Alvin was a favorite with the couple, who warmly greeted him. The boy was fond of calling at the humble dwelling and chatting with the two. Sometimes he took a meal with them, insisting that the food was much better than was provided by the professional chef in his own home. No surer means of reaching the heart of the honest woman could have been thought of, and though she insisted that the lad had kissed the blarney stone, she was none the less pleased by his kind words.

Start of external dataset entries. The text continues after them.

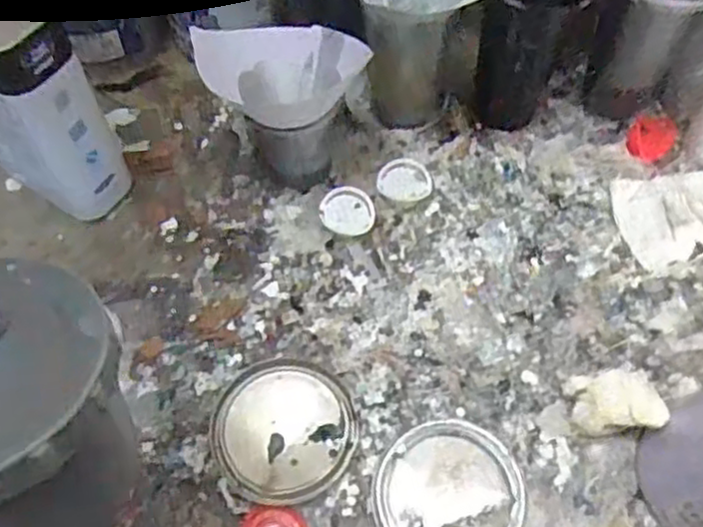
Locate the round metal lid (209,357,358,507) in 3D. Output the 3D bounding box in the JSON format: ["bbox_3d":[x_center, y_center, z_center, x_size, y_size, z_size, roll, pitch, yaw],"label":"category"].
[{"bbox_3d":[-0.046,0.113,0.486,0.095,0.015,0.097,-1,63,-1],"label":"round metal lid"}]

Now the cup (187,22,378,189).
[{"bbox_3d":[-0.053,-0.122,0.558,0.113,0.109,0.092,-16,64,-8],"label":"cup"}]

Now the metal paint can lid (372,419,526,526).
[{"bbox_3d":[0.063,0.153,0.464,0.094,0.015,0.093,0,63,0],"label":"metal paint can lid"}]

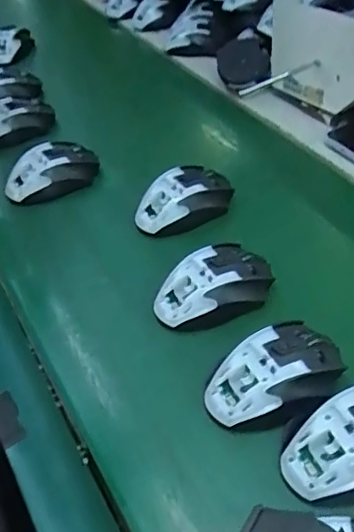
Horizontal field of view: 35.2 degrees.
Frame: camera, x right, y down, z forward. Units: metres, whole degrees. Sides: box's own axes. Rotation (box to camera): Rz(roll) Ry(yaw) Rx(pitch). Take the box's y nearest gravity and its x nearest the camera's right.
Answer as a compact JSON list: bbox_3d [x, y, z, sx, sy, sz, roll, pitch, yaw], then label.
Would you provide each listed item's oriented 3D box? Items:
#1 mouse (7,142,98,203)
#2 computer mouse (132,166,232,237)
[{"bbox_3d":[-0.152,-0.111,0.680,0.112,0.054,0.057,-20,42,-16],"label":"mouse"},{"bbox_3d":[0.007,-0.073,0.617,0.111,0.043,0.061,-25,44,-21],"label":"computer mouse"}]

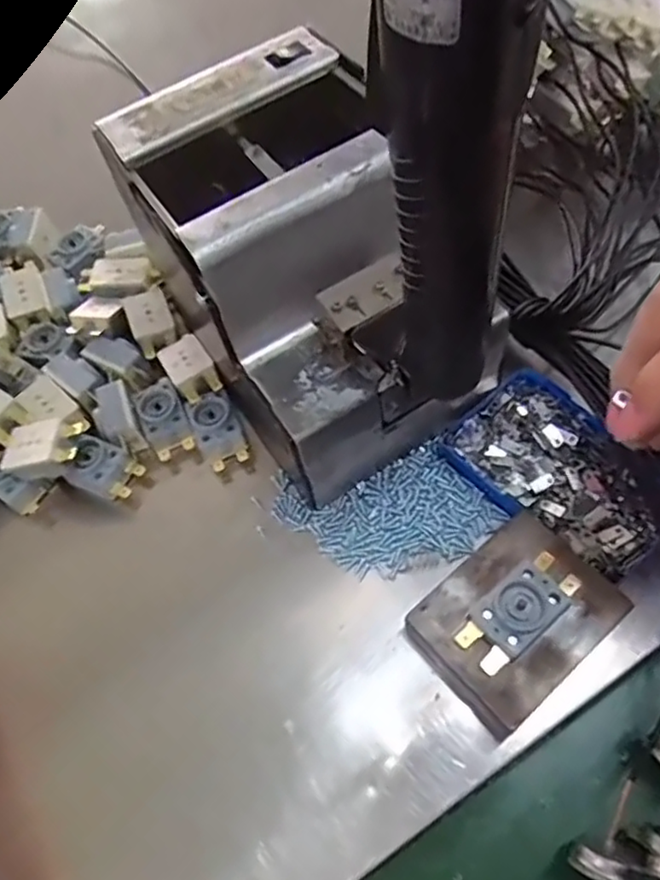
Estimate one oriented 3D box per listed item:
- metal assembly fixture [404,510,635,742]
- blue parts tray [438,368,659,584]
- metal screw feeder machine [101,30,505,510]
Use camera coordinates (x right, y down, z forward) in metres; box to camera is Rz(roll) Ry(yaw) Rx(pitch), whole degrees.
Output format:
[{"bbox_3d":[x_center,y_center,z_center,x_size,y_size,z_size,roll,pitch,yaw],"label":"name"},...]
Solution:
[{"bbox_3d":[0.083,0.081,0.296,0.081,0.038,0.065,-39,63,-13],"label":"metal assembly fixture"},{"bbox_3d":[0.121,0.015,0.339,0.070,0.019,0.110,-40,64,-13],"label":"blue parts tray"},{"bbox_3d":[-0.014,-0.086,0.335,0.137,0.140,0.182,-34,62,-10],"label":"metal screw feeder machine"}]

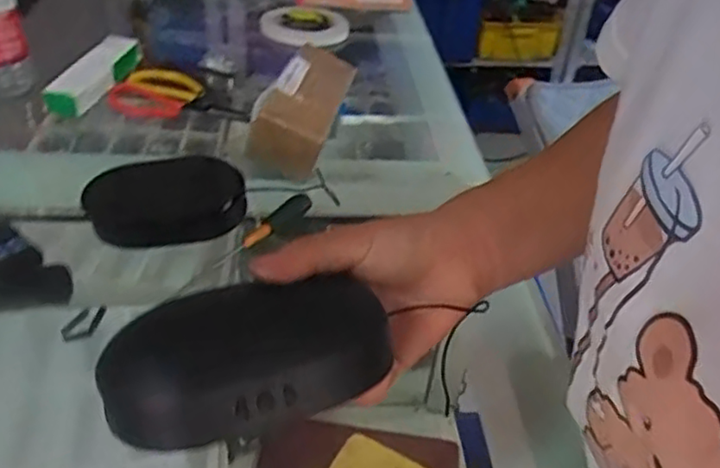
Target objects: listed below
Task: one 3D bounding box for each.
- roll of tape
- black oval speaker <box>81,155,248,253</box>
[{"bbox_3d":[-0.077,-0.287,0.904,0.117,0.024,0.115,3,38,-2],"label":"roll of tape"},{"bbox_3d":[-0.146,-0.025,0.505,0.119,0.042,0.066,-7,39,-15],"label":"black oval speaker"}]

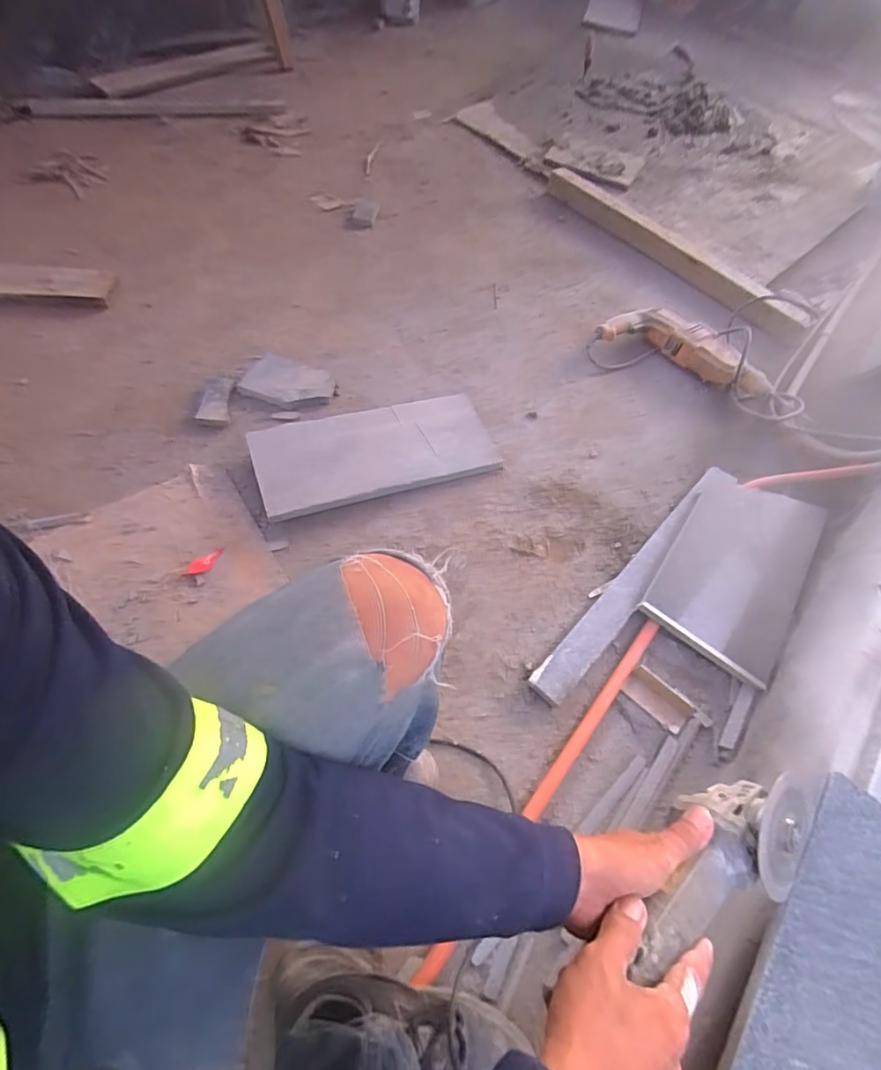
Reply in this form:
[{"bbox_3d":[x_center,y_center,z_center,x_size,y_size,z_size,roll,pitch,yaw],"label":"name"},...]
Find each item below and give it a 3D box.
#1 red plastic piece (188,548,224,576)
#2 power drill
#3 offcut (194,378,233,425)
[{"bbox_3d":[-0.385,0.046,0.858,0.064,0.006,0.029,-29,65,-20],"label":"red plastic piece"},{"bbox_3d":[0.566,-0.434,1.215,0.400,0.073,0.144,20,59,8],"label":"power drill"},{"bbox_3d":[-0.448,-0.263,1.034,0.061,0.026,0.107,-3,58,-7],"label":"offcut"}]

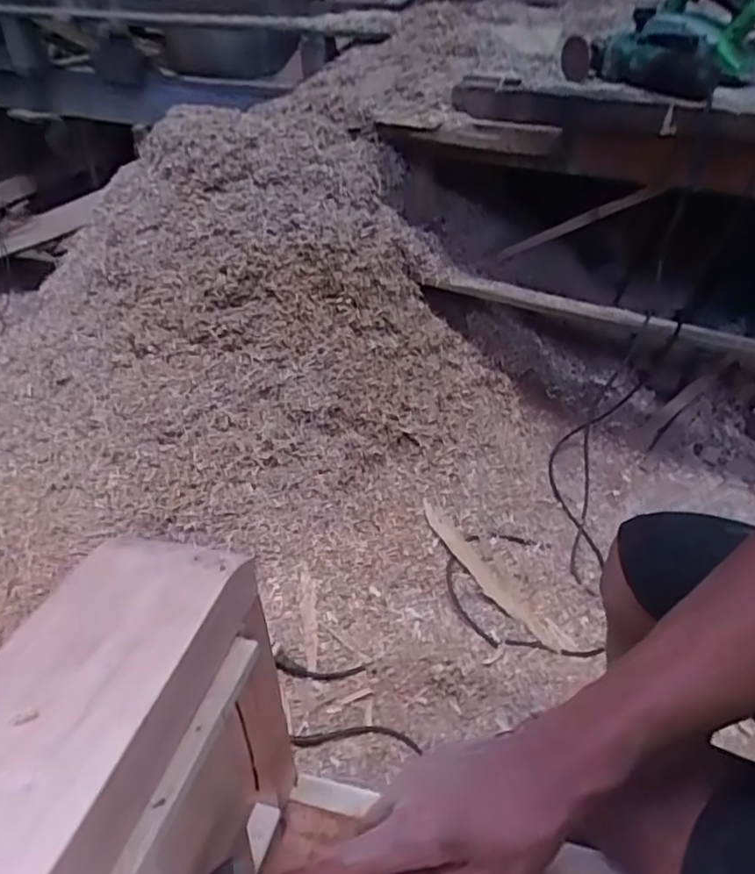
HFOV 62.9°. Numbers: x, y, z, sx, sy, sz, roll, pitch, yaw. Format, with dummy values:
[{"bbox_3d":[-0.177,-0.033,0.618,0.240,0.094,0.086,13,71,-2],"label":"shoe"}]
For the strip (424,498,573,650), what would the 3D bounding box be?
[{"bbox_3d":[0.195,0.248,1.117,0.051,0.010,0.355,-25,54,-31],"label":"strip"}]

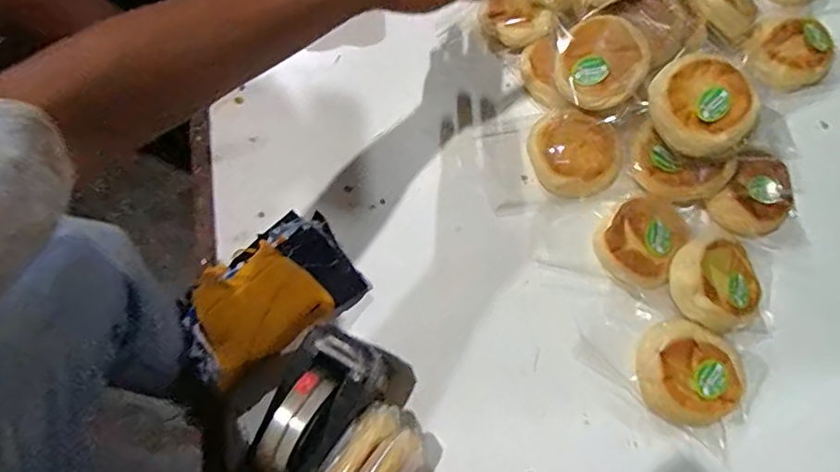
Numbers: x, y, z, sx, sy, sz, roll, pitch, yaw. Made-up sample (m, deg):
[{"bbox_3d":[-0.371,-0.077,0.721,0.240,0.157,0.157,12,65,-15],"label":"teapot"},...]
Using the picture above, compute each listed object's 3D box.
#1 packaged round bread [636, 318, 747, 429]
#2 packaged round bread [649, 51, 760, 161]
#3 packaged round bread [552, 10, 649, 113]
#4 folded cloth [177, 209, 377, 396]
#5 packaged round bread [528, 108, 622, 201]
[{"bbox_3d":[0.270,0.138,0.553,0.098,0.029,0.095,1,73,-2],"label":"packaged round bread"},{"bbox_3d":[0.286,-0.133,0.560,0.098,0.036,0.092,1,73,-2],"label":"packaged round bread"},{"bbox_3d":[0.197,-0.188,0.604,0.091,0.027,0.096,1,94,23],"label":"packaged round bread"},{"bbox_3d":[-0.163,0.064,0.589,0.185,0.034,0.125,-40,78,-13],"label":"folded cloth"},{"bbox_3d":[0.173,-0.092,0.625,0.085,0.034,0.102,-41,79,-13],"label":"packaged round bread"}]

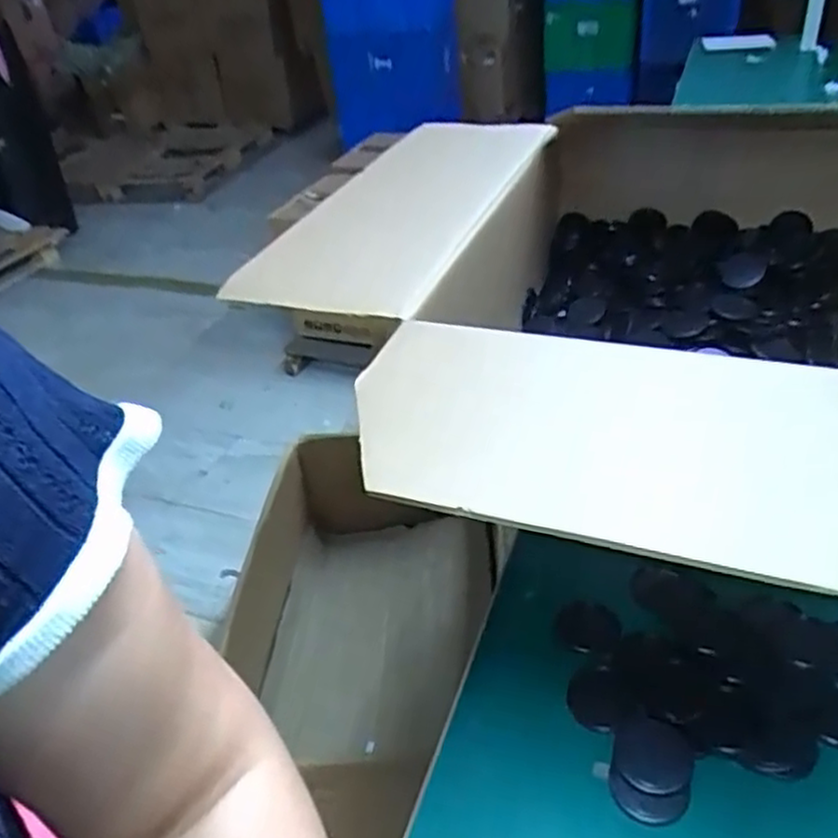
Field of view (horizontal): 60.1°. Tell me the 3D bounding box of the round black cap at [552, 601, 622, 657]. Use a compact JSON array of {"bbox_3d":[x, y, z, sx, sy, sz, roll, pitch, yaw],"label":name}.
[{"bbox_3d":[0.137,0.170,0.593,0.054,0.011,0.043,15,41,27],"label":"round black cap"}]

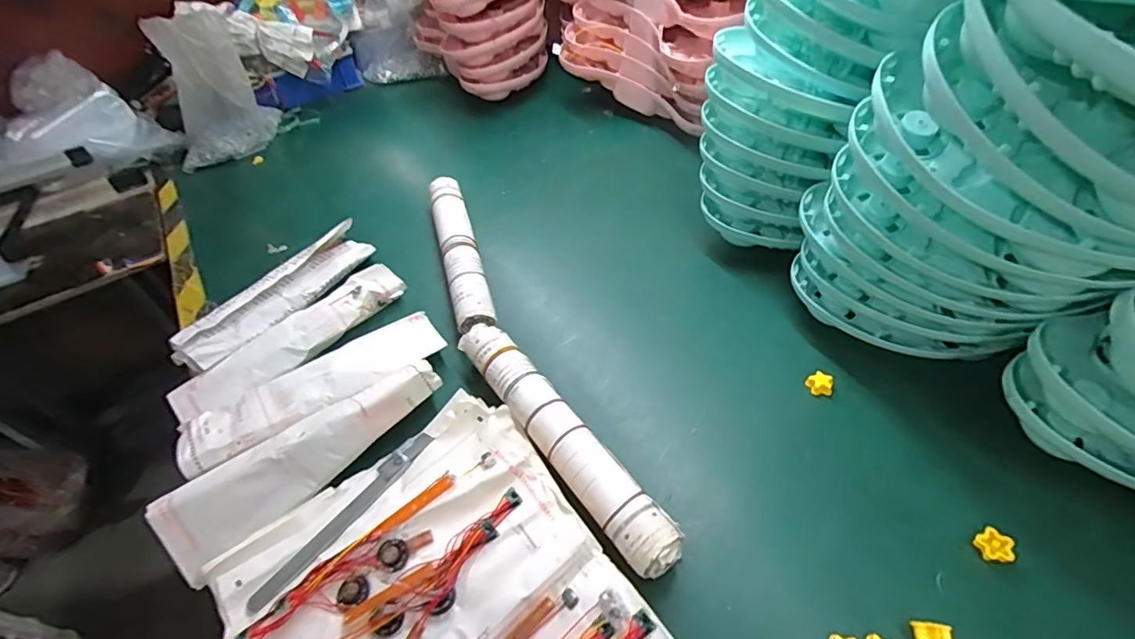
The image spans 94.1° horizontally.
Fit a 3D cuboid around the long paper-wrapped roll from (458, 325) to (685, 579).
[{"bbox_3d":[-0.013,0.115,0.539,0.054,0.047,0.328,-28,52,-24],"label":"long paper-wrapped roll"}]

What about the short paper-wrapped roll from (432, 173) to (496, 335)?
[{"bbox_3d":[-0.153,-0.101,0.738,0.053,0.048,0.309,-13,47,-11],"label":"short paper-wrapped roll"}]

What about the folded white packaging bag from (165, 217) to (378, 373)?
[{"bbox_3d":[-0.374,-0.033,0.694,0.063,0.042,0.275,24,51,24],"label":"folded white packaging bag"}]

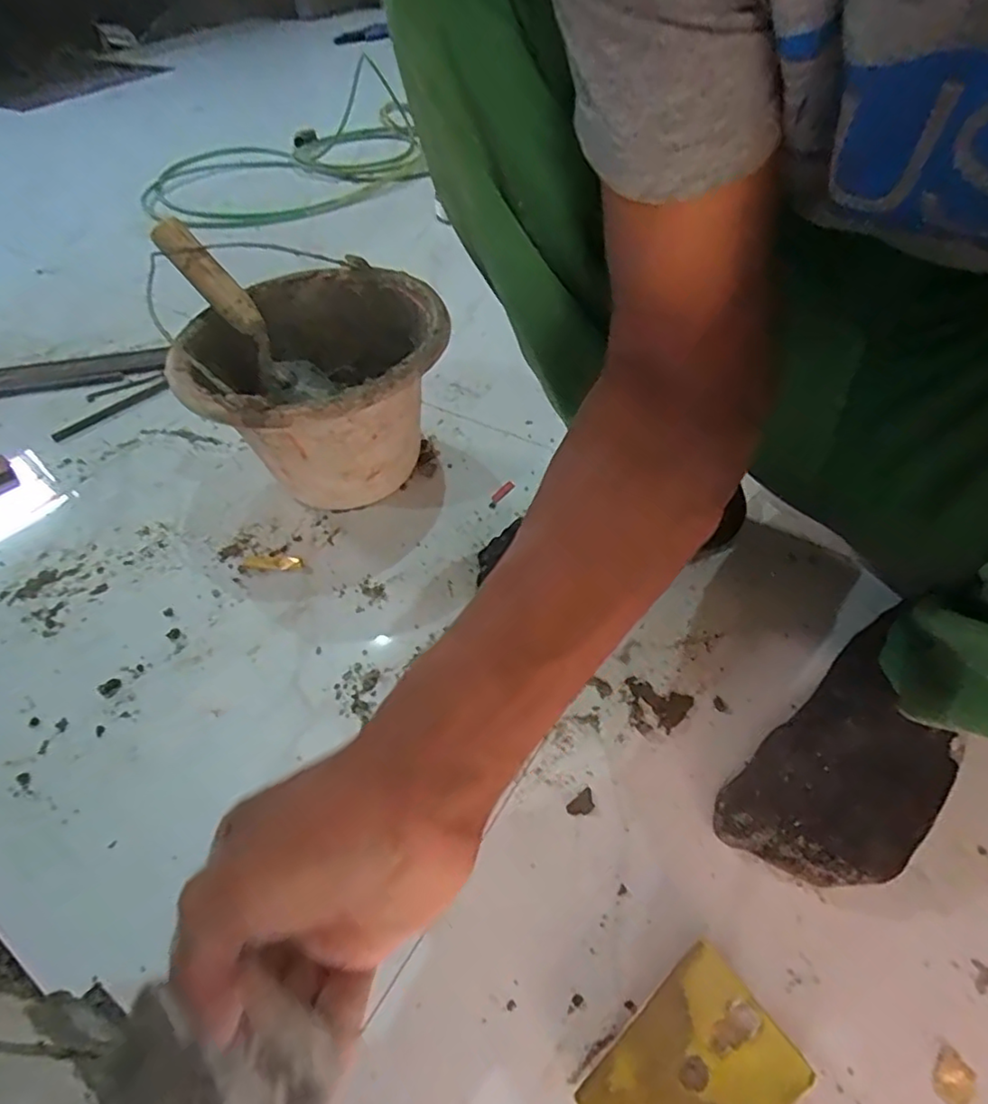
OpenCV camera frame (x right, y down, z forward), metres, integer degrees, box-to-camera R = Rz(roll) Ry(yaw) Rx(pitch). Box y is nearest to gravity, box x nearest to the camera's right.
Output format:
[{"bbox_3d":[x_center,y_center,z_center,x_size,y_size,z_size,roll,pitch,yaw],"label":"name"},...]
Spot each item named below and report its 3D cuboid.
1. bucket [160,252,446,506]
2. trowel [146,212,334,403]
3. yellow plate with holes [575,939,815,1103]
[{"bbox_3d":[-0.168,-0.155,0.635,0.252,0.174,0.243,-1,48,1],"label":"bucket"},{"bbox_3d":[-0.247,-0.229,0.614,0.033,0.213,0.059,-16,40,32],"label":"trowel"},{"bbox_3d":[0.100,0.278,0.324,0.102,0.039,0.071,-28,53,-21],"label":"yellow plate with holes"}]

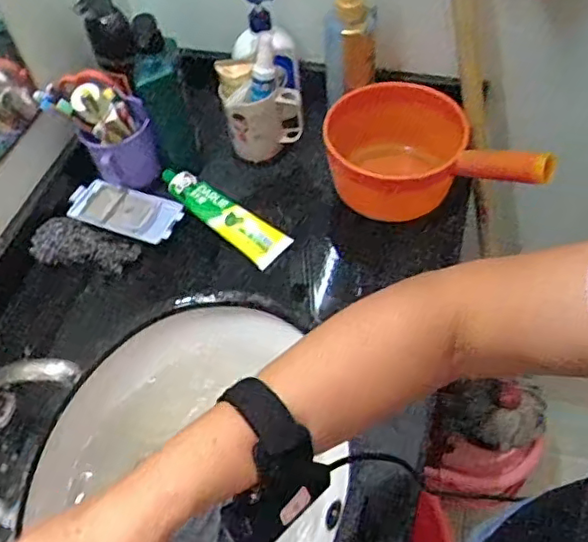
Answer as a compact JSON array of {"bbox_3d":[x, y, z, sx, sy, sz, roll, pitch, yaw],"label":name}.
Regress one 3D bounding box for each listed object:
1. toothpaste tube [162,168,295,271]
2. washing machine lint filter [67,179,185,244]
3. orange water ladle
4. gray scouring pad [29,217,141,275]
[{"bbox_3d":[-0.092,-0.076,0.763,0.195,0.030,0.049,34,64,26],"label":"toothpaste tube"},{"bbox_3d":[-0.220,-0.080,0.777,0.148,0.012,0.067,17,58,17],"label":"washing machine lint filter"},{"bbox_3d":[0.165,-0.145,0.736,0.245,0.114,0.137,6,55,10],"label":"orange water ladle"},{"bbox_3d":[-0.261,-0.034,0.743,0.135,0.038,0.061,8,55,11],"label":"gray scouring pad"}]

"Mither, I'm that near starved," said Mike, dropping into the nearest chair, "that I should perish if I had a dozen more paces to walk."

"Yer supper has been waiting for more than an hour, and if ye'll pass into the kitchen ye may eat your fill."

Mike took a step in the direction, but was halted by his father.

"Where is the 'bacca I ordered ye to bring from Squirrel Island?"

"They're out of the kind ye smoke, dad, and that which the storekeeper showed me was that poor I wouldn't have anything to do wid the same."

"And the litters at Cape Newagen?"

"They're expicting the one from King George that ye were looking fur, but it won't be in until the next steamer."